I’ve never experienced anyone dying, or had major surgery. But I think this is the most painful thing that has ever happened to me. I live with the ghost of English gent—his body and face are the same. His clothes are familiar. But his eyes are slightly different and his soul has completely morphed. He probably thinks the same of me.
I know I still love him because while I’m writing this my heart doesn’t hurt for me, but for him. For everything he might lose. For his pain. If you don’t love someone, those feelings don’t exist.

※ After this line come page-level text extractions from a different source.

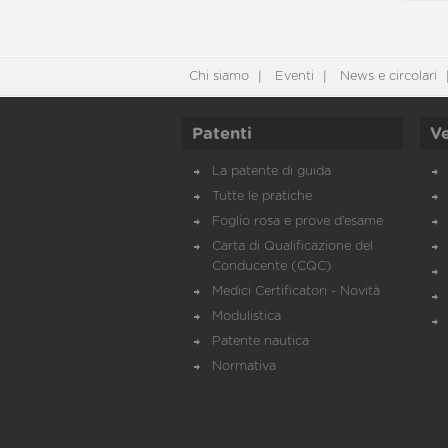
Chi siamo
Eventi
News e circolari
Patenti
Ve
La patente di guida
Tutte le pratiche
Foglio rosa e prove d’esame
Carta di Qualificazione del
Conducente (CQC)
Medici Certificatori - Novità
Modulistica
Patente nautica
Normativa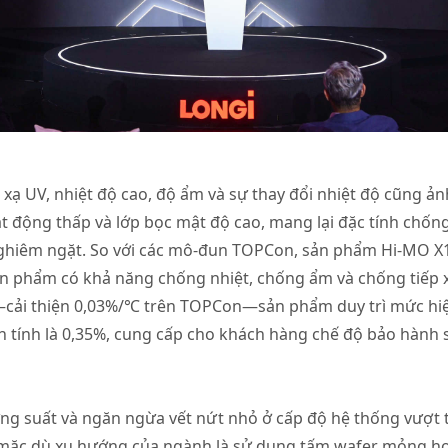
xạ UV, nhiệt độ cao, độ ẩm và sự thay đổi nhiệt độ cũng ản
t động thấp và lớp bọc mật độ cao, mang lại đặc tính chốn
nghiêm ngặt. So với các mô-đun TOPCon, sản phẩm Hi-MO X1
sản phẩm có khả năng chống nhiệt, chống ẩm và chống tiếp x
—cải thiện 0,03%/℃ trên TOPCon—sản phẩm duy trì mức hiệu 
ến tính là 0,35%, cung cấp cho khách hàng chế độ bảo hành
g suất và ngăn ngừa vết nứt nhỏ ở cấp độ hệ thống vượt tr
, mặc dù xu hướng của ngành là sử dụng tấm wafer mỏng h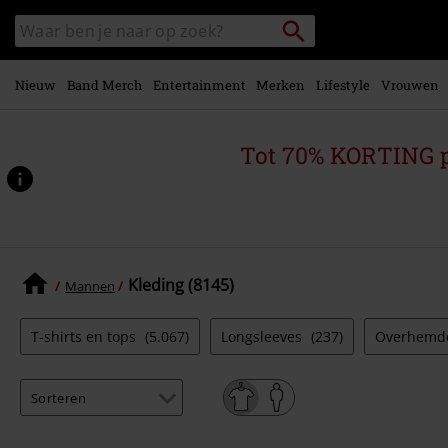
Overslaan
Packstation
Zoek
naar
zoeken
in
hoofdinhoud
catalogus
Nieuw
Band Merch
Entertainment
Merken
Lifestyle
Vrouwen
Tot 70% KORTING 
Kleding (8145)
Mannen
T-shirts en tops
(5.067)
Longsleeves
(237)
Overhem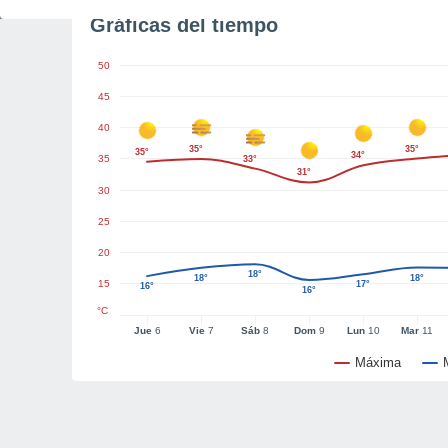
Gráficas del tiempo
50
45
40
35°
35°
35°
34°
35
33°
31°
30
25
20
18°
18°
18°
15
17°
16°
16°
°C
Jue
6
Vie
7
Sáb
8
Dom
9
Lun
10
Mar
11
Máxima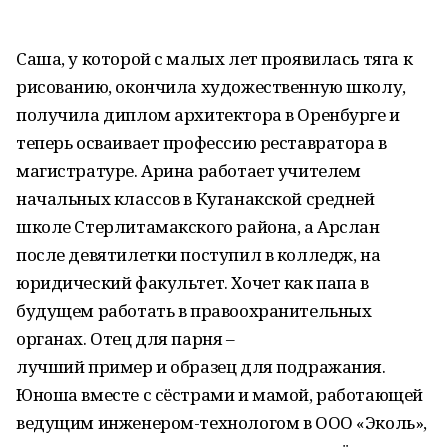
Саша, у которой с малых лет проявилась тяга к
рисованию, окончила художественную школу,
получила диплом архитектора в Оренбурге и
теперь осваивает профессию реставратора в
магистратуре. Арина работает учителем
начальных классов в Куганакской средней
школе Стерлитамакского района, а Арслан
после девятилетки поступил в колледж, на
юридический факультет. Хочет как папа в
будущем работать в правоохранительных
органах. Отец для парня –
лучший пример и образец для подражания.
Юноша вместе с сёстрами и мамой, работающей
ведущим инженером-технологом в ООО «Эколь»,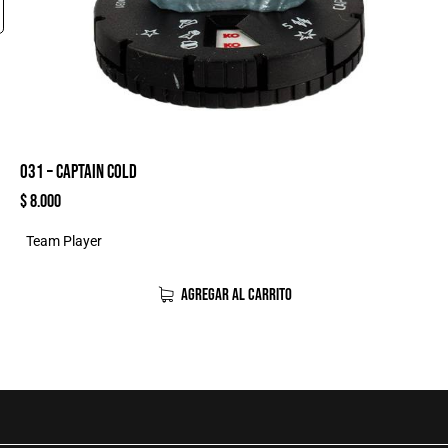
031 – CAPTAIN COLD
$
8.000
Team Player
AGREGAR AL CARRITO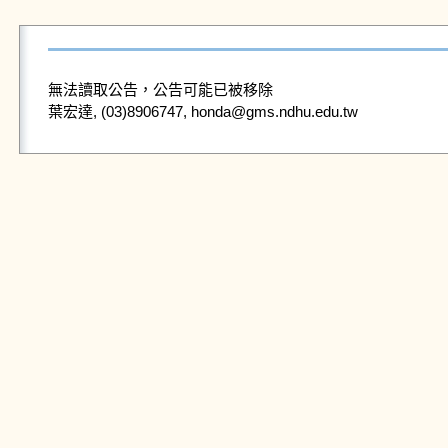
無法讀取公告，公告可能已被移除
葉宏達, (03)8906747, honda@gms.ndhu.edu.tw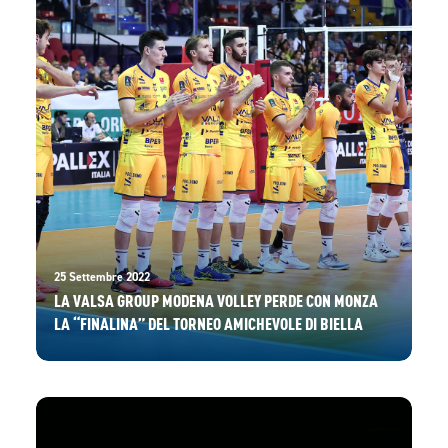
25 Settembre 2022
LA VALSA GROUP MODENA VOLLEY PERDE CON MONZA
LA “FINALINA” DEL TORNEO AMICHEVOLE DI BIELLA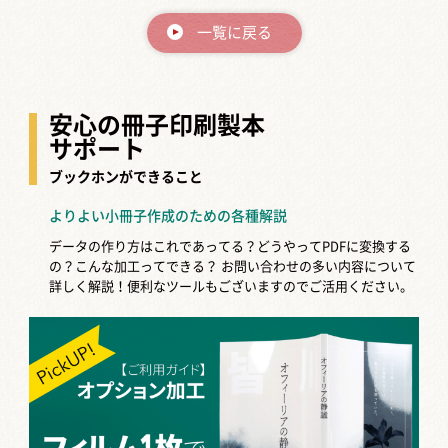
一覧に戻る
安心の冊子印刷製本
サポート
ブックホンができること
よりよい小冊子作成のための各種解説
データの作り方はこれであってる？どうやってPDFに変換する
の？こんな加工ってできる？
お問い合わせの多い内容について
詳しく解説！便利なツールもございますのでご活用ください。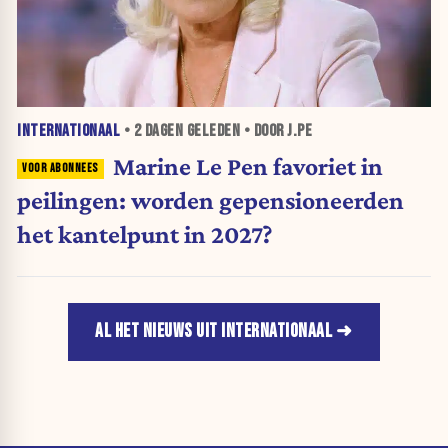
INTERNATIONAAL
•
2 DAGEN
GELEDEN • DOOR J.PE
Marine Le Pen favoriet in
peilingen: worden gepensioneerden
het kantelpunt in 2027?
AL HET NIEUWS UIT INTERNATIONAAL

Once he goes back to England—my life in England is singed at the tips. I’ll have nothing left but some photos and an expired Oyster card. He was supposed to be my London. My own piece of my fantasy that I loved for 8 years. And when he leaves, all I’ll have are faded memories. I can’t help but feel this is all my fault. If I could have just wanted for nothing and been quiet and content. What does one do with a really broken heart shattering with every beat in ones chest? I feel like a 50 year old woman who is in the middle of a divorce. But I’m only 29. And he’s only 27. I feel like screaming at the top of my lungs HELP. But I can’t because it is a dirty secret he and I have to keep from our families. We have no one. We really only had each other and now we are each other’s worst enemy.
I can’t write anymore. Wow…and this started off as a lighthearted post. And I am so sorry to be repetitive. You have all given me your best and most thought out advice. I know we should break up. I know. I know. I know. But can you see it from my point of view Ethers? Please? Try and remember when you were in relationship binds. It isn’t so cut and dry. You don’t need to bother leaving me a comment. Thanks for letting me vent. Whoever you are out there reading this—-thank you for listening. If I had 1 wish it would be to do it all over again. I really fucked up my life. How do you live with that? I guess you do….I’m still breathing……but all I want to do is just go to sleep.